Le Discipline Analogiche®, studiate e messe a punto dallo psicologo Stefano Benemeglio, sono ad oggi il metodo elettivo per conferire un carattere emotivo ai processi comunicativi che instauriamo con gli altri ogni giorno con il fine di comprendere molto di più rispetto alla natura comportamentale e dei bisogni altrui, ottenendo riscontro in tempo reale. Questo tipo di comunicazione non si limita alla possibilità di migliorare l’interazione con gli altri, bensì fornisce la possibilità di comprendere meglio se stessi e conseguire significativi risultati nel quotidiano.

Stefano Benemeglio, partendo dall’osservazione del comportamento umano e dei suoi mutamenti durante le sperimentazioni ipnotiche, affronta da una diversa e rivoluzionaria angolatura le problematiche legate alla comunicazione utilizzando quel “canale emotivo” capace di aprire le porte a una comprensione profonda dell’altro.

L’atto comunicativo, infatti, non si esplica solo attraverso il canale verbale, ma lo fa soprattutto attraverso una compagine di gesti e atti che sono la risposta emozionale alle stimolazioni di cui ciascuno di noi è bersaglio ogni qualvolta si è coinvolti in un processo comunicativo. Parliamo di cose, idee o persone presenti nell’istante in cui il dialogo è attivo e che stimolano la produzione di segnali di carattere non verbale che, se osservati e letti nella giusta ottica, rappresentano un’importante bussola per rendere efficace la propria comunicazione.
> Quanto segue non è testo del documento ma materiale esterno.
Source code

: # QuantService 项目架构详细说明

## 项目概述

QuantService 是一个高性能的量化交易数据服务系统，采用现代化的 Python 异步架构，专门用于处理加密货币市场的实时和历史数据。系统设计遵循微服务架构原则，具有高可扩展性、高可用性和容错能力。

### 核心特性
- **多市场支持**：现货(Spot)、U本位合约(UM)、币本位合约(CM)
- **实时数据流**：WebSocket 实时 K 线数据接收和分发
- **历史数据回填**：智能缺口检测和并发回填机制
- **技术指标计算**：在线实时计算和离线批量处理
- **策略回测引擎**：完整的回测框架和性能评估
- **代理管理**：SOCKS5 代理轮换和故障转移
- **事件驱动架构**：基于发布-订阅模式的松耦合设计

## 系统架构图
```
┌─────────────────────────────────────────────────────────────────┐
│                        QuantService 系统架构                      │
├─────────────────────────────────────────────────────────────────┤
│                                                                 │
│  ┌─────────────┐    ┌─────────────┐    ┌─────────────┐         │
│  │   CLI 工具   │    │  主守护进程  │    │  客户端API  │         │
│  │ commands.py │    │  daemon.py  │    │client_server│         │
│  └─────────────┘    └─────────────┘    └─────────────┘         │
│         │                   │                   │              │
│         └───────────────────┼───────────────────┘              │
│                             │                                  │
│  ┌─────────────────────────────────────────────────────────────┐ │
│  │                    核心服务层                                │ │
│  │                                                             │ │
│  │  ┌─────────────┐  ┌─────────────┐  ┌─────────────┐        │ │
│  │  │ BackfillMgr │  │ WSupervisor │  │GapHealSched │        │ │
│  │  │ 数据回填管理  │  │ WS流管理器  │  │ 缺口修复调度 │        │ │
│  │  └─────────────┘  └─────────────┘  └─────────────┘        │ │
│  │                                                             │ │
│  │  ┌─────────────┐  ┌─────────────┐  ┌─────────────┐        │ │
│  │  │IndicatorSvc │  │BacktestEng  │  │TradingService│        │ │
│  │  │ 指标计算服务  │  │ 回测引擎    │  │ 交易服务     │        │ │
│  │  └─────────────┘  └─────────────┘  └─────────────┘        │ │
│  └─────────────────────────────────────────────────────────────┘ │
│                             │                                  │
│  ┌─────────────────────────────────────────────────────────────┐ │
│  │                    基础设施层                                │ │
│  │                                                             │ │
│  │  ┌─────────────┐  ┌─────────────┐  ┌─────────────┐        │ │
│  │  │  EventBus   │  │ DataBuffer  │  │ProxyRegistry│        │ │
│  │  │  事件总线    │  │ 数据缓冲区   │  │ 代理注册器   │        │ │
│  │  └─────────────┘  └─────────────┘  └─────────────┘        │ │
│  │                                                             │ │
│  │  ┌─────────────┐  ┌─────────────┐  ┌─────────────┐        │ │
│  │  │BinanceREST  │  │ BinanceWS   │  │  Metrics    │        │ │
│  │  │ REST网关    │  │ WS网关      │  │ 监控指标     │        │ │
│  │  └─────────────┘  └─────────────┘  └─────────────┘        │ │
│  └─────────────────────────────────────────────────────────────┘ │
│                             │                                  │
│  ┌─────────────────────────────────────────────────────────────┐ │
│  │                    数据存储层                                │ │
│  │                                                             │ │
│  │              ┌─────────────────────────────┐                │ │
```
Da qui il termine di “comunicazione emozionale” che attribuisce a questa tipologia di comunicazione la qualità di comunicazione inconscia in quanto incarnazione dell’inconscio stesso (attraverso gesti e atti specifici), espressione della nostra emotività più profonda.

Il punto di vista benemegliano va quindi ben oltre le disamine precedenti di “linguaggio del corpo” comunemente conosciute. Ciò che distingue il concetto di linguaggio del corpo in chiave analogica è l’attribuzione all’espressione degli atti di comunicazione non vebale un’analogia con lo stato emotivo vissuto nel preciso istante in cui il segnale viene emesso. L’aver scoperto una relazione tra gestualità inconscia e sentire emotivo rappresenta l’innovazione principale da cui prende poi corpo il pensiero secondo cui se l’Uomo è governato dalle sue emozioni, può anche essere in grado di governarle.


Questa prospettiva ci offre grandi possibilità di riscatto personale in termini di valore e autostima, perché ci può fornire gli strumenti utili per affrontare da un nuovo punto di vista la sofferenza passata riconoscendola e imparando a gestirla.

La conoscenza di questo rivoluzionario tipo di linguaggio ci rende consapevoli del fatto che, se anche fino ad un certo punto della nostra esistenza siamo stati “disfunzionali” o “fallimentari”, ora abbiamo la possibilità di acquisire un nuovo strumento comunicativo che ci permette di poter invertire la rotta delle nostre esistenze prendendo in mano il timone della nostra vita; basta sapere come farlo, basta saper gestire le emozioni… basta conoscere la Comunicazione Analogica®.